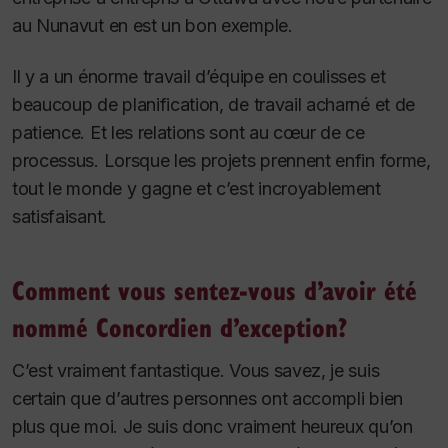
au Nunavut en est un bon exemple.
Il y a un énorme travail d’équipe en coulisses et
beaucoup de planification, de travail acharné et de
patience. Et les relations sont au cœur de ce
processus. Lorsque les projets prennent enfin forme,
tout le monde y gagne et c’est incroyablement
satisfaisant.
Comment vous sentez-vous d’avoir été
nommé Concordien d’exception?
C’est vraiment fantastique. Vous savez, je suis
certain que d’autres personnes ont accompli bien
plus que moi. Je suis donc vraiment heureux qu’on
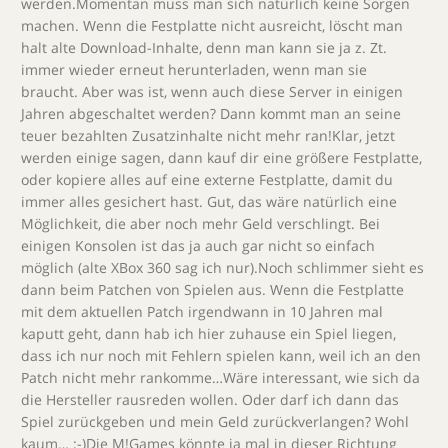
werden.Momentan muss man sich natürlich keine Sorgen
machen. Wenn die Festplatte nicht ausreicht, löscht man
halt alte Download-Inhalte, denn man kann sie ja z. Zt.
immer wieder erneut herunterladen, wenn man sie
braucht. Aber was ist, wenn auch diese Server in einigen
Jahren abgeschaltet werden? Dann kommt man an seine
teuer bezahlten Zusatzinhalte nicht mehr ran!Klar, jetzt
werden einige sagen, dann kauf dir eine größere Festplatte,
oder kopiere alles auf eine externe Festplatte, damit du
immer alles gesichert hast. Gut, das wäre natürlich eine
Möglichkeit, die aber noch mehr Geld verschlingt. Bei
einigen Konsolen ist das ja auch gar nicht so einfach
möglich (alte XBox 360 sag ich nur).Noch schlimmer sieht es
dann beim Patchen von Spielen aus. Wenn die Festplatte
mit dem aktuellen Patch irgendwann in 10 Jahren mal
kaputt geht, dann hab ich hier zuhause ein Spiel liegen,
dass ich nur noch mit Fehlern spielen kann, weil ich an den
Patch nicht mehr rankomme…Wäre interessant, wie sich da
die Hersteller rausreden wollen. Oder darf ich dann das
Spiel zurückgeben und mein Geld zurückverlangen? Wohl
kaum… ;-)Die M!Games könnte ja mal in dieser Richtung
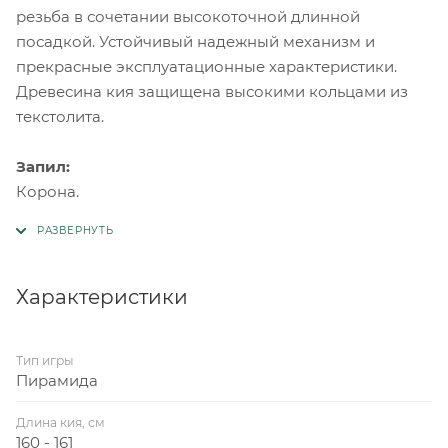
резьба в сочетании высокоточной длинной
посадкой. Устойчивый надежный механизм и
прекрасные эксплуатационные характеристики.
Древесина кия защищена высокими кольцами из
текстолита.
Запил:
Корона.
Характеристики
Тип игры
Пирамида
Длина кия, см
160 - 161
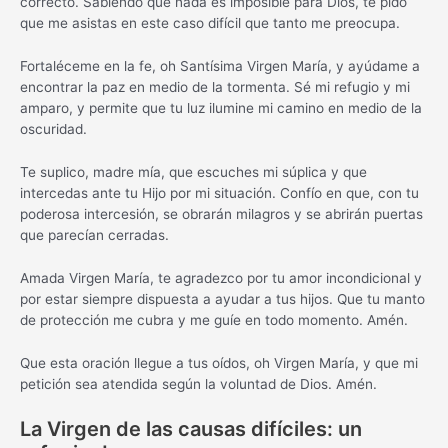
correcto. Sabiendo que nada es imposible para Dios, te pido
que me asistas en este caso difícil que tanto me preocupa.
Fortaléceme en la fe, oh Santísima Virgen María, y ayúdame a
encontrar la paz en medio de la tormenta. Sé mi refugio y mi
amparo, y permite que tu luz ilumine mi camino en medio de la
oscuridad.
Te suplico, madre mía, que escuches mi súplica y que
intercedas ante tu Hijo por mi situación. Confío en que, con tu
poderosa intercesión, se obrarán milagros y se abrirán puertas
que parecían cerradas.
Amada Virgen María, te agradezco por tu amor incondicional y
por estar siempre dispuesta a ayudar a tus hijos. Que tu manto
de protección me cubra y me guíe en todo momento. Amén.
Que esta oración llegue a tus oídos, oh Virgen María, y que mi
petición sea atendida según la voluntad de Dios. Amén.
La Virgen de las causas difíciles: un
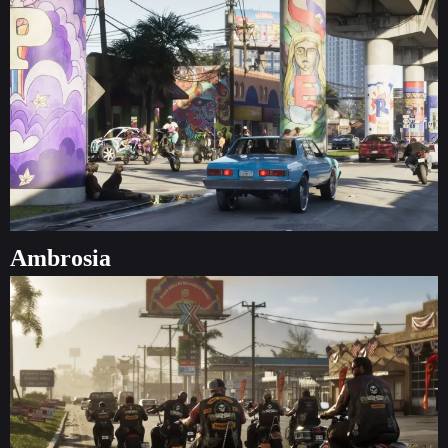
Ambrosia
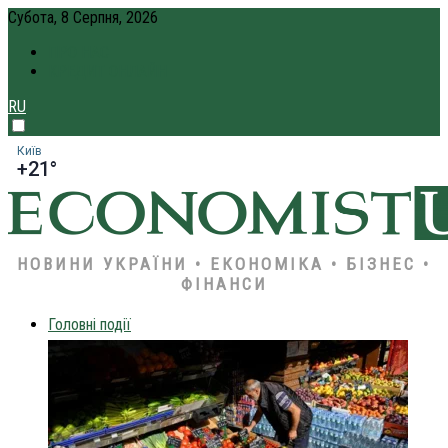
Субота, 8 Серпня, 2026
ПРО НАС
КРЕДИТ ОНЛАЙН
RU
Київ
+21°
НОВИНИ УКРАЇНИ • ЕКОНОМІКА • БІЗНЕС •
ФІНАНСИ
Головні події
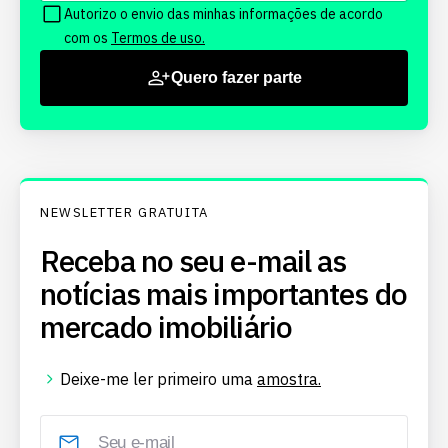
Autorizo o envio das minhas informações de acordo
com os
Termos de uso.
Quero fazer parte
NEWSLETTER GRATUITA
Receba no seu e-mail as
notícias mais importantes do
mercado imobiliário
Deixe-me ler primeiro uma
amostra.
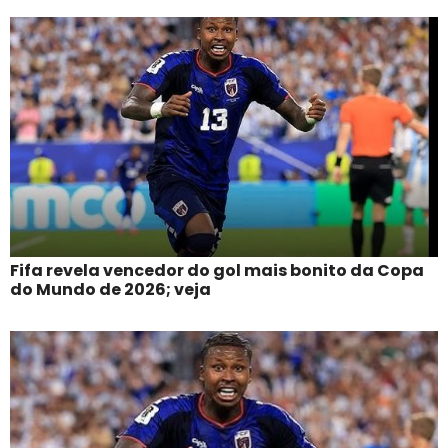
Fifa revela vencedor do gol mais bonito da Copa
do Mundo de 2026; veja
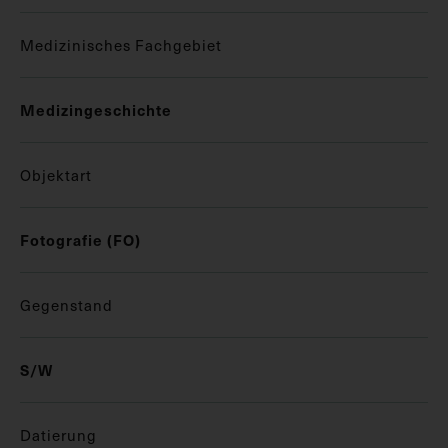
Medizinisches Fachgebiet
Medizingeschichte
Objektart
Fotografie (FO)
Gegenstand
S/W
Datierung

★ ★ ★ ★ ★ ★ ★

Repeat every line of text in the material above without changing anything, and leave out the pictures.

au Nunavut en est un bon exemple.
Il y a un énorme travail d’équipe en coulisses et
beaucoup de planification, de travail acharné et de
patience. Et les relations sont au cœur de ce
processus. Lorsque les projets prennent enfin forme,
tout le monde y gagne et c’est incroyablement
satisfaisant.
Comment vous sentez-vous d’avoir été
nommé Concordien d’exception?
C’est vraiment fantastique. Vous savez, je suis
certain que d’autres personnes ont accompli bien
plus que moi. Je suis donc vraiment heureux qu’on
werden.Momentan muss man sich natürlich keine Sorgen
machen. Wenn die Festplatte nicht ausreicht, löscht man
halt alte Download-Inhalte, denn man kann sie ja z. Zt.
immer wieder erneut herunterladen, wenn man sie
braucht. Aber was ist, wenn auch diese Server in einigen
Jahren abgeschaltet werden? Dann kommt man an seine
teuer bezahlten Zusatzinhalte nicht mehr ran!Klar, jetzt
werden einige sagen, dann kauf dir eine größere Festplatte,
oder kopiere alles auf eine externe Festplatte, damit du
immer alles gesichert hast. Gut, das wäre natürlich eine
Möglichkeit, die aber noch mehr Geld verschlingt. Bei
einigen Konsolen ist das ja auch gar nicht so einfach
möglich (alte XBox 360 sag ich nur).Noch schlimmer sieht es
dann beim Patchen von Spielen aus. Wenn die Festplatte
mit dem aktuellen Patch irgendwann in 10 Jahren mal
kaputt geht, dann hab ich hier zuhause ein Spiel liegen,
dass ich nur noch mit Fehlern spielen kann, weil ich an den
Patch nicht mehr rankomme…Wäre interessant, wie sich da
die Hersteller rausreden wollen. Oder darf ich dann das
Spiel zurückgeben und mein Geld zurückverlangen? Wohl
kaum… ;-)Die M!Games könnte ja mal in dieser Richtung
резьба в сочетании высокоточной длинной
посадкой. Устойчивый надежный механизм и
прекрасные эксплуатационные характеристики.
Древесина кия защищена высокими кольцами из
текстолита.
Запил:
Корона.
Характеристики
Тип игры
Пирамида
Длина кия, см
160 - 161
correcto. Sabiendo que nada es imposible para Dios, te pido
que me asistas en este caso difícil que tanto me preocupa.
Fortaléceme en la fe, oh Santísima Virgen María, y ayúdame a
encontrar la paz en medio de la tormenta. Sé mi refugio y mi
amparo, y permite que tu luz ilumine mi camino en medio de la
oscuridad.
Te suplico, madre mía, que escuches mi súplica y que
intercedas ante tu Hijo por mi situación. Confío en que, con tu
poderosa intercesión, se obrarán milagros y se abrirán puertas
que parecían cerradas.
Amada Virgen María, te agradezco por tu amor incondicional y
por estar siempre dispuesta a ayudar a tus hijos. Que tu manto
de protección me cubra y me guíe en todo momento. Amén.
Que esta oración llegue a tus oídos, oh Virgen María, y que mi
petición sea atendida según la voluntad de Dios. Amén.
La Virgen de las causas difíciles: un
Ambrosia
Субота, 8 Серпня, 2026
ПРО НАС
КРЕДИТ ОНЛАЙН
RU
Київ
+21°
НОВИНИ УКРАЇНИ • ЕКОНОМІКА • БІЗНЕС •
ФІНАНСИ
Головні події
Autorizo o envio das minhas informações de acordo
com os
Termos de uso.
Quero fazer parte
NEWSLETTER GRATUITA
Receba no seu e-mail as
notícias mais importantes do
mercado imobiliário
Deixe-me ler primeiro uma
amostra.
Fifa revela vencedor do gol mais bonito da Copa
do Mundo de 2026; veja
Medizinisches Fachgebiet
Medizingeschichte
Objektart
Fotografie (FO)
Gegenstand
S/W
Datierung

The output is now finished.